Reading the Sunday papers before setting off round the doorsteps again was really encouraging with another dynamite poll for the SNP that puts the SNP 13% ahead of Labour and even MacWhirter’s always-measured blog can’t quite stifle a tone of wonderment. But today I was struck by a discrepancy. Whereas you can almost bet that most media issues (pensions; housing; even immigration) will crop up on whatever set of doorsteps you’re on, sectarianism does not and football itself only gets mentioned if you’re interrupting a match.
It’s not that sectarianism doesn’t exist in East Lothian but it is a shadow of its importance in West Central Scotland—a fact highlighted yet again by recent failed attempts to send parcel bombs to Celtic supporters. Anywhere else in the country, such events would meet incredulity but there, however unacceptable, it’s seen as a regrettable part of the culture and reason for another 1,000 police to deploy at the next Old Firm match with collective fingers crossed.
Pride in your culture is a force for good—but not at the expense of any other culture.
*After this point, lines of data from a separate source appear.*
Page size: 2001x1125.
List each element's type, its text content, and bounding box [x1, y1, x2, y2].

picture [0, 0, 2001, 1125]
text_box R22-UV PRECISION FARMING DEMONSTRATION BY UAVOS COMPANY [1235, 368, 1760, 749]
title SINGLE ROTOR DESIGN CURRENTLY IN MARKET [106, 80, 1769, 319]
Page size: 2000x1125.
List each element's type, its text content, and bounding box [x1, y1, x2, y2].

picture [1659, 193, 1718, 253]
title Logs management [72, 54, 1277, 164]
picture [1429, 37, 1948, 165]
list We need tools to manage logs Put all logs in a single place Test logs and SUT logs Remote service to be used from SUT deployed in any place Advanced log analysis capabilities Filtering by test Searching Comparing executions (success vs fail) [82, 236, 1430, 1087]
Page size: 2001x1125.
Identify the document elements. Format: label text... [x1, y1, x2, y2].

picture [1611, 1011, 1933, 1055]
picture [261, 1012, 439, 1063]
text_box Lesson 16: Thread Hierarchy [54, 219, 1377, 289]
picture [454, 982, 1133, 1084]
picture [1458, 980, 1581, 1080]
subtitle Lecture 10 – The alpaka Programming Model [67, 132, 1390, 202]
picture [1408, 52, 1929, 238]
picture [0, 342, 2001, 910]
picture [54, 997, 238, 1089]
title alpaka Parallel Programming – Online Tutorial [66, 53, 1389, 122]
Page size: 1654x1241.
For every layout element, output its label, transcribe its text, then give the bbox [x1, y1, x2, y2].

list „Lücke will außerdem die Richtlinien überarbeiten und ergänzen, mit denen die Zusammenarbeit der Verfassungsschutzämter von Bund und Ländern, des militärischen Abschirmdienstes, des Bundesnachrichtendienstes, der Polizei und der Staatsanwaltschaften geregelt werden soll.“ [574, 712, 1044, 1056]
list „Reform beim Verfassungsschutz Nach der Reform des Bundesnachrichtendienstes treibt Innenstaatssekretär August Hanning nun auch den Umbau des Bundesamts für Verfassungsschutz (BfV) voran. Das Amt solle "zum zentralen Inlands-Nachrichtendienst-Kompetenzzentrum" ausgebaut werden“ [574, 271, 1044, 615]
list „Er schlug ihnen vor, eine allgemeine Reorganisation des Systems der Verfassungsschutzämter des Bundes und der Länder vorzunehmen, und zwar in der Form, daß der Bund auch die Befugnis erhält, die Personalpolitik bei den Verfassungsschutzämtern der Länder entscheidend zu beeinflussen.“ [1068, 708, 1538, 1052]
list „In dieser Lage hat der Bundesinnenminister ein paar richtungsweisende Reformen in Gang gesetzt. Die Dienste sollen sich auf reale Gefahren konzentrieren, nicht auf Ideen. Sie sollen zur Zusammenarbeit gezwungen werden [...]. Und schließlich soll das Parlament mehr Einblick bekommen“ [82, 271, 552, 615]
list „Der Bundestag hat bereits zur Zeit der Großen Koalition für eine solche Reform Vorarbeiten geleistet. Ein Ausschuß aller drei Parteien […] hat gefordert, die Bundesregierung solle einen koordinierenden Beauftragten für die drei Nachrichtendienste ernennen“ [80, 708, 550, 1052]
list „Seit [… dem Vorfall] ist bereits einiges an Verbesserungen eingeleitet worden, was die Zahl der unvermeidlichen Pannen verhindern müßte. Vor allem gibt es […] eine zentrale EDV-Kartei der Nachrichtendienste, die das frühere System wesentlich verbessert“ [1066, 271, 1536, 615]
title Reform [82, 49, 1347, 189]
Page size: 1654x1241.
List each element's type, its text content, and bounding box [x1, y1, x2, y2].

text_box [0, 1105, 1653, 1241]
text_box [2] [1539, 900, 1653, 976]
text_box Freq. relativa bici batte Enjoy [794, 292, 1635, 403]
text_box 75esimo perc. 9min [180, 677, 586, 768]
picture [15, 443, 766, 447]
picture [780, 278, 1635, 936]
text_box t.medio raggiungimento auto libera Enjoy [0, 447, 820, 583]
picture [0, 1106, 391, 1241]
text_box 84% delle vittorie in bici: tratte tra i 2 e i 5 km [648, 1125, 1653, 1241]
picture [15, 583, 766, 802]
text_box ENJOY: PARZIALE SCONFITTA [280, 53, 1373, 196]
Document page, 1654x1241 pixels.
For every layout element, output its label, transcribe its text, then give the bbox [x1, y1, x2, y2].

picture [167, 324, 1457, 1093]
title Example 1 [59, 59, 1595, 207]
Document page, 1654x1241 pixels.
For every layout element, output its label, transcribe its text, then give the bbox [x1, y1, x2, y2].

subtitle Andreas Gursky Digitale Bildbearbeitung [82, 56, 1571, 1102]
Glasgow formed as our cultural melting pot and that rich diversity gifted us all an outpouring of art and humour, as well as industry and sport. When the Clyde rang to a billion rivets, Old Firm matches were already intense but the chants, the flags, the violence mostly date from a decline in work and of pride in other things. In post-industrial Glasgow, pride has grown rarer. Many found it in football but, in as lively and gregarious city as Glasgow, the intensity seems to have got out of hand.
It is all very well for clubs and police to promise tough action against sectarianism and for authorities to purge any remnant of discrimination but people will always want to belong to something larger than themselves, something in which to take pride, however vicariously, especially when life has dealt them a poor hand.
Until we in Scotland accept that all of us must create new purpose for Glasgow, where it rediscovers its rightful place as the engine of Scotland, a cultural and economic dynamo that drives the country, we will find our future fragile if its economy stumbles. Then its feisty people will put their energies into such causes as are available to them. Football’s a great game but Glasgow could again be famous for much more than just the Old Firm.